Show that $\text{Res}_{z = \infty}\left(f(z)\log\left(\frac{z-a}{z-b}\right)\right) = - \int_{a}^{b}f(z)\,dz$
Cauchy's integral formula says:
$$f(z) = \frac{1}{2\pi i}\oint_{C}\frac{f(w)dw}{w-z}$$
where $C$ is a counterclockwise contour encircling the point $z$. Integrating both sides from $z = a$ to $b$, assuming that the contour $C$ contains the entire interval gives:
$$\int_a^b f (z)dz = \frac{1}{2\pi i}\oint_{C}\log\left(\frac{w-a}{w-b}\right)f(w)dw$$
The r.h.s. is minus the sum of all residues outside of the contour of the integrand, since $f(z)$ is assumed to be analytic, this is therefore equal to minus the residue at infinity.
One can use this formula (or a generalized version involving a weight function) to derive quadrature rules without having to go through the formalism involving orthogonal polynomials. I've explained this here.
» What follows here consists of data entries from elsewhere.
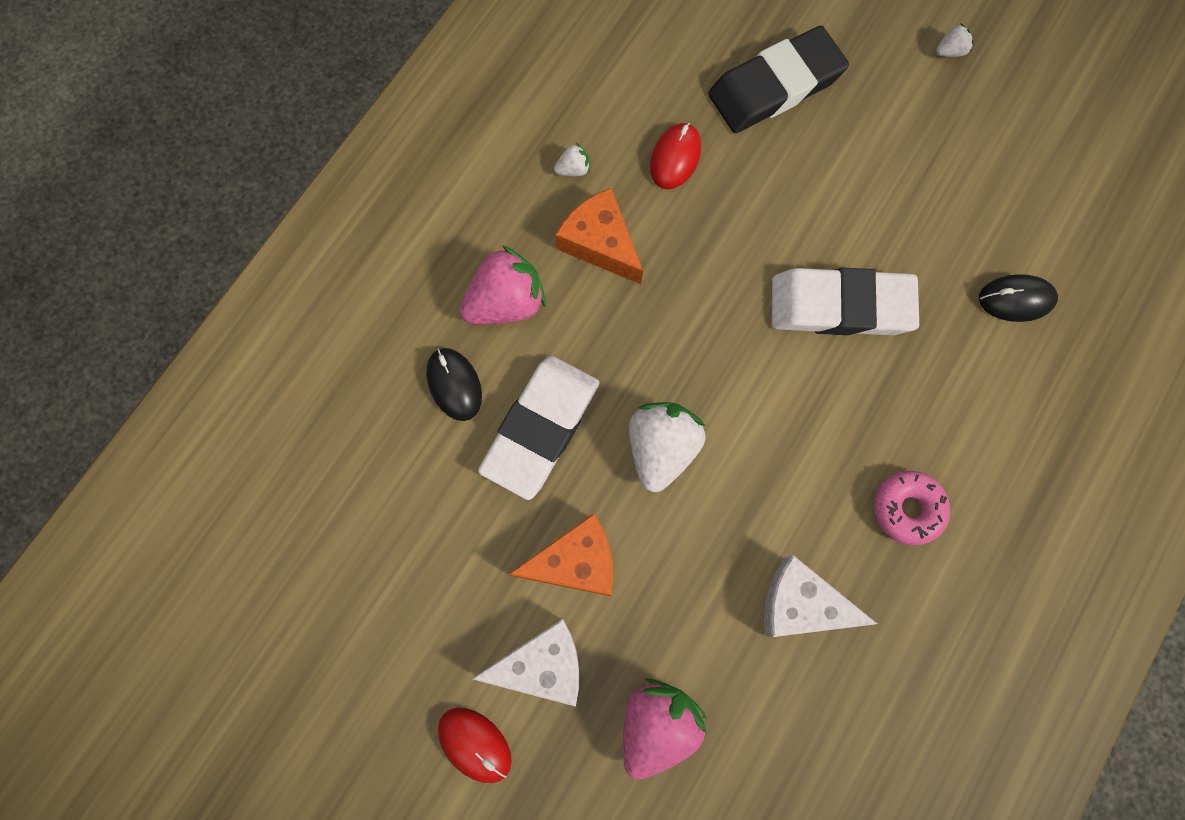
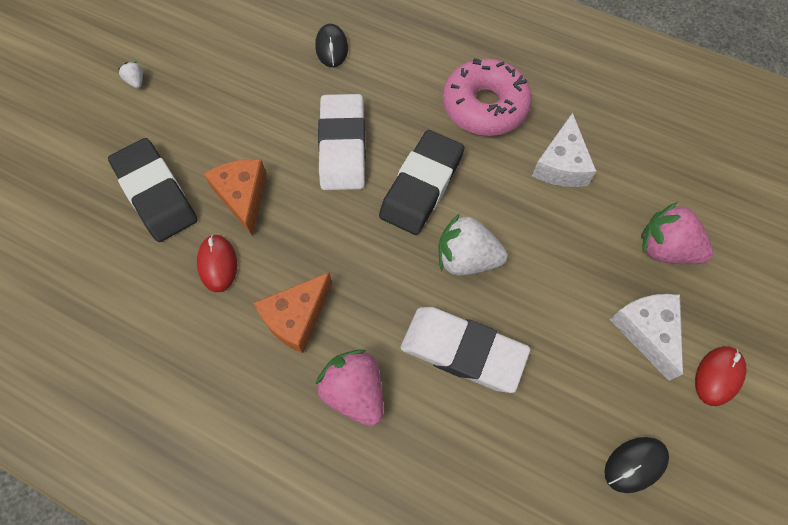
camera: 95 degrees left, 10 degrees down
black mouse [426,348,482,421] -> black mouse moved to [604,437,669,493]
orange cheese [509,513,613,596] -> orange cheese moved to [204,159,267,236]
white strawberry [554,143,590,176] -> none
red mouse [650,123,701,189] -> red mouse turned 60 degrees clockwise [197,234,237,292]
pink donut [874,471,950,545] -> pink donut [443,58,532,136], size x1.75
none -> black eraser [379,130,465,235]

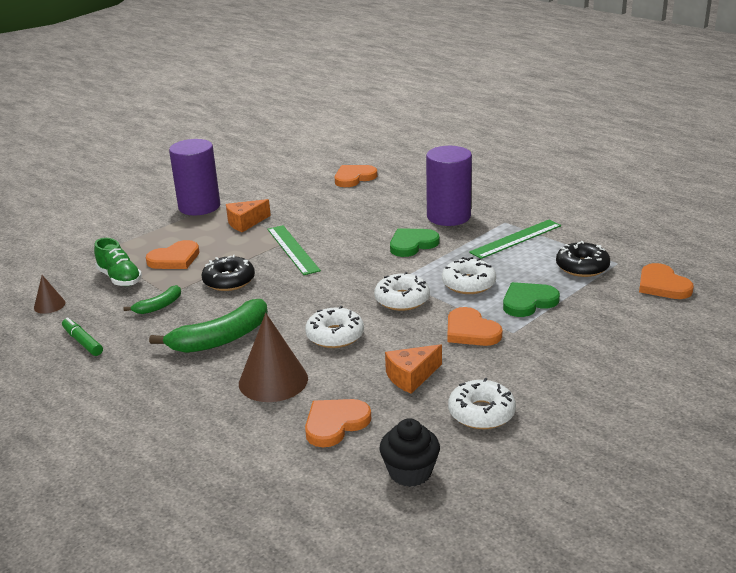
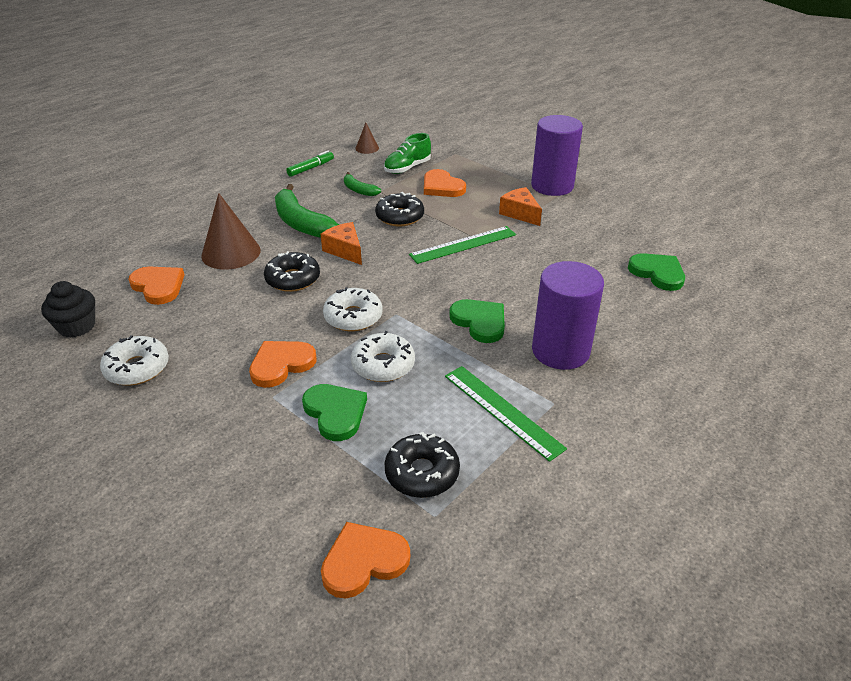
camera: 85 degrees right, 10 degrees up
white donut [305,306,364,348] -> black donut [264,251,320,292]
orange heart [335,165,377,187] -> green heart [628,253,685,291]
orange cheese [385,344,442,394] -> orange cheese moved to [321,222,362,265]

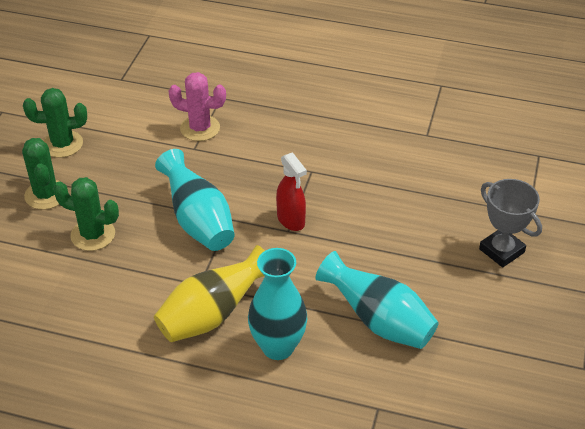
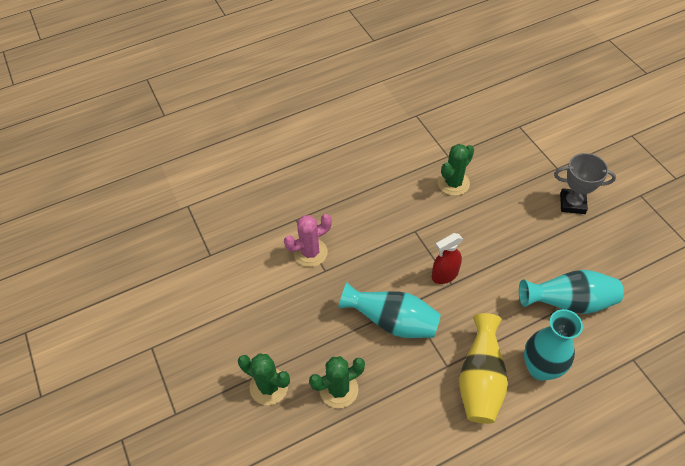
camera: 40 degrees left, 10 degrees up
green cactus [23,88,87,158] -> green cactus moved to [438,144,474,196]
red spray bottle [276,152,307,231] -> red spray bottle turned 135 degrees clockwise [432,233,463,284]

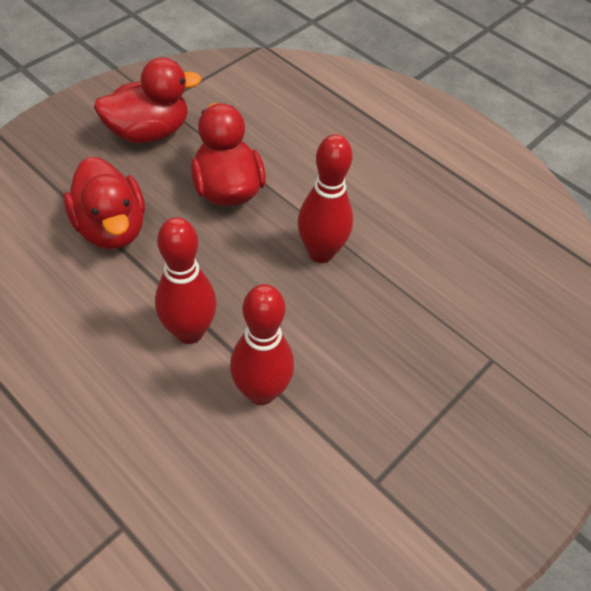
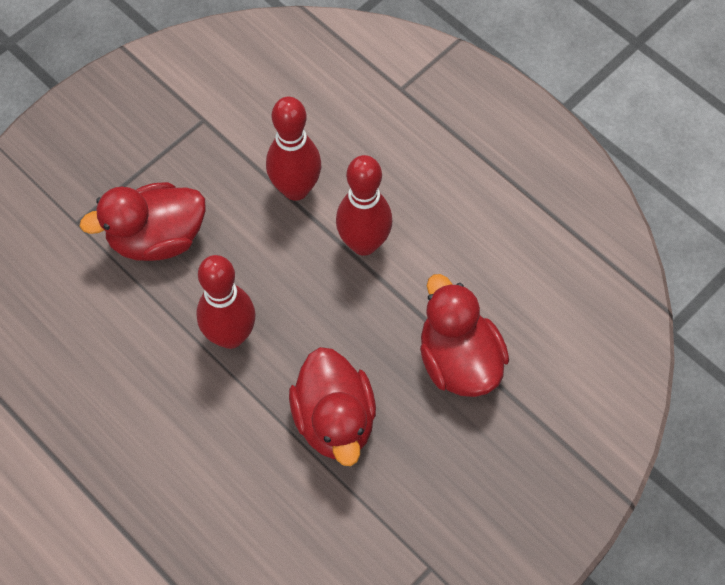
camera: 175 degrees left, 10 degrees up
red duck [94,58,201,143] -> red duck moved to [80,182,206,261]

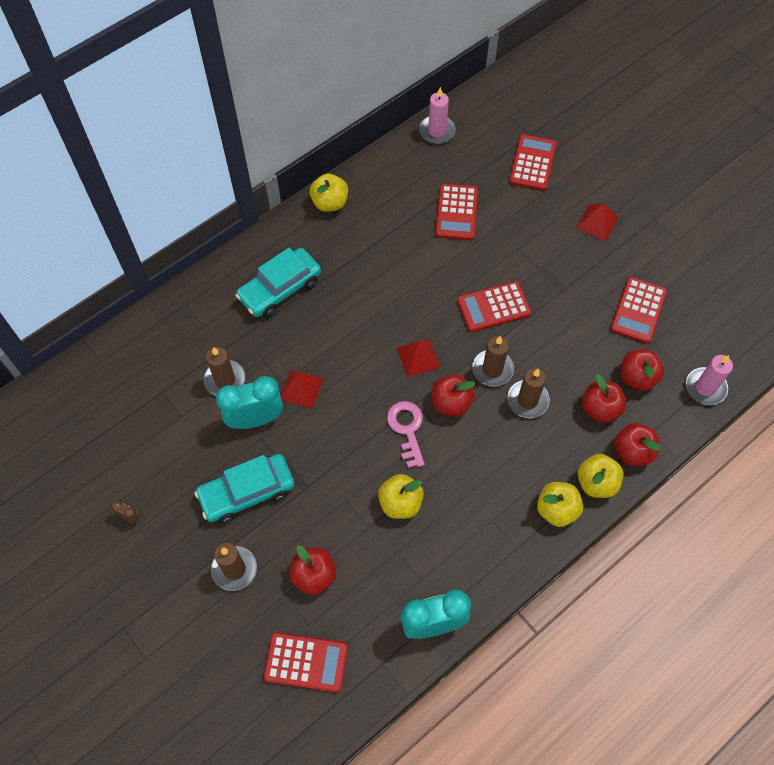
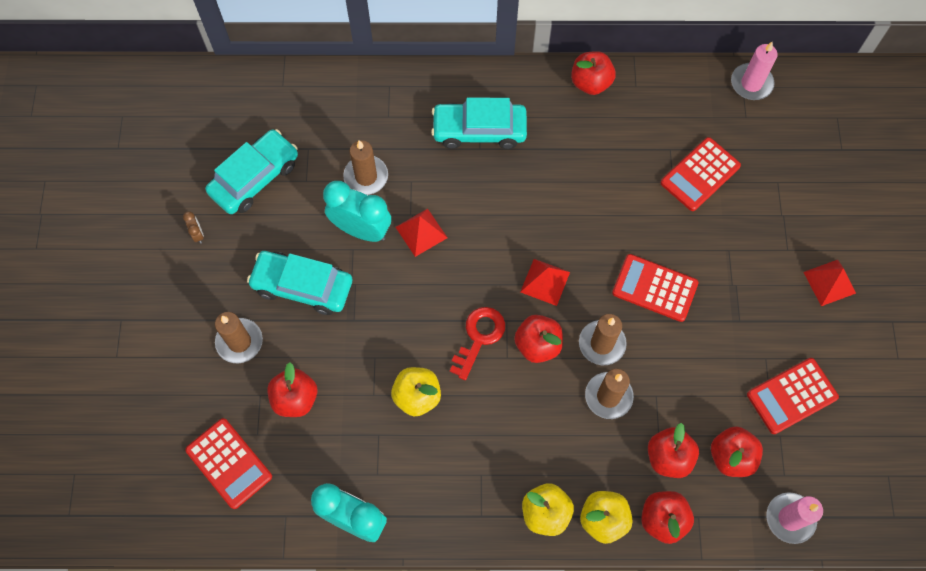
camera: 40 degrees right, 5 degrees up
yellow apple [309,174,348,212] -> red apple [571,51,616,95]
pink key [387,401,425,468] -> red key [450,307,505,380]
red calculator [509,134,557,191] -> none
none -> turquoise car [205,129,298,214]

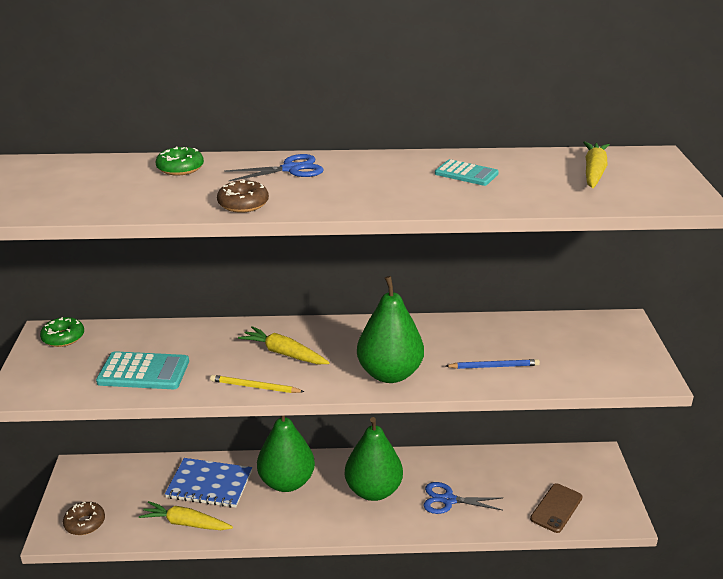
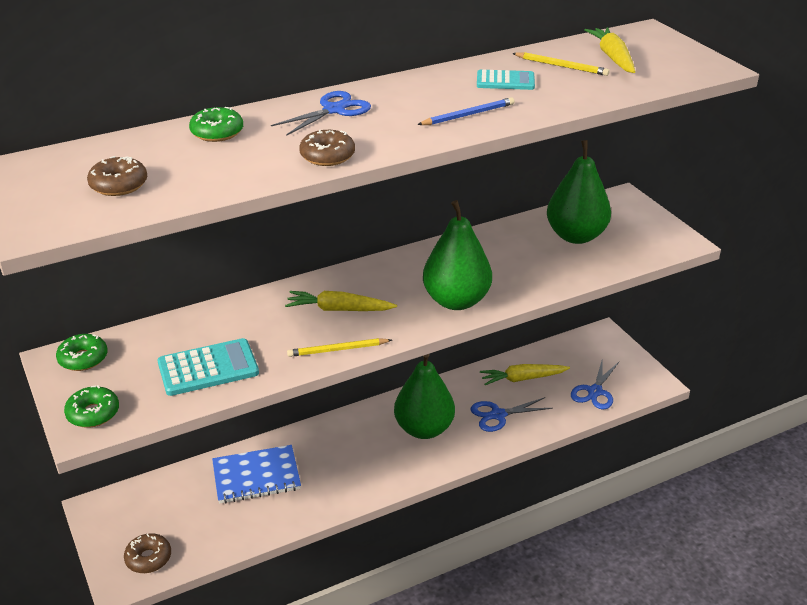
camera: 25 degrees left, 5 degrees up
yellow carrot [139,501,233,530] -> yellow carrot moved to [480,364,570,385]
green pear [257,416,315,492] -> green pear moved to [547,140,611,244]
blue pencil [446,359,540,369] -> blue pencil moved to [417,97,515,125]
brown phone [530,483,583,533] -> blue scissors [571,358,619,409]
none -> green donut [64,385,119,428]
none -> brown donut [87,156,147,196]
none -> yellow pencil [512,52,610,76]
First, the residue at infinity can be written as
$$\text{Res}\left(f(z)\log\left(\frac{z-a}{z-b}\right),z=\infty\right)=\text{Res}\left(-\frac1{z^2}f(1/z)\log\left(\frac{1-az}{1-bz}\right),z=0\right)$$
Second, inasmuch as $f$ is entire, we can write $f(z)=\sum_{n=0}^\infty \frac{f^{(n)}(0)z^n}{n!}$ whereupon integrating term by term reveals
$$\int_a^b f(z)\,dz=\sum_{n=0}^\infty \frac{f^{(n)}(0)}{(n+1)!}\left(b^{n+1}-a^{n+1}\right)\tag1$$
Third, writing $\log(1-x)=-\sum_{n=1}^\infty \frac{x^n}n$, we have
$$\begin{align} -\frac{1}{z^2}f\left(\frac1z\right)\log\left(\frac{1-az}{1-bz}\right)&=-\sum_{m=0}^\infty \frac{f^{(m)}(0)}{m!\,z^m}\sum_{n=1}^\infty \frac{b^nz^{n-2}-a^nz^{n-2}}{n}\\\\ &=-\sum_{m=0}^\infty \sum_{n=0}^\infty \frac{f^{(m)}(0)}{m!}\frac{b^{n+1}z^{n-m-1}-a^{n+1}z^{n-m-1}}{n+1}\tag2 \end{align}$$
The residue of $(2)$ at $0$ is the coefficient on the $z^{-1}$ term, which occurs when $n=m$. Hence, using $(2)$ we find that
$$\text{Res}\left(f(z)\log\left(\frac{z-a}{z-b}\right),z=\infty\right)=-\sum_{n=0}\frac{f^{(n)}(0)}{(n+1)!}\left(b^{n+1}-a^{n+1}\right)\tag3$$
Comparing $(1)$ and $(3)$ yields the coveted identity
$$\text{Res}\left(f(z)\log\left(\frac{z-a}{z-b}\right),z=\infty\right)=-\int_a^b f(z)\,dz\tag4$$
as was to be shown!
The minus sign on the integral in $(4)$ is a consequence of the reversal of orientation upon the transformation $z\mapsto 1/z$ when using the residue at infinity.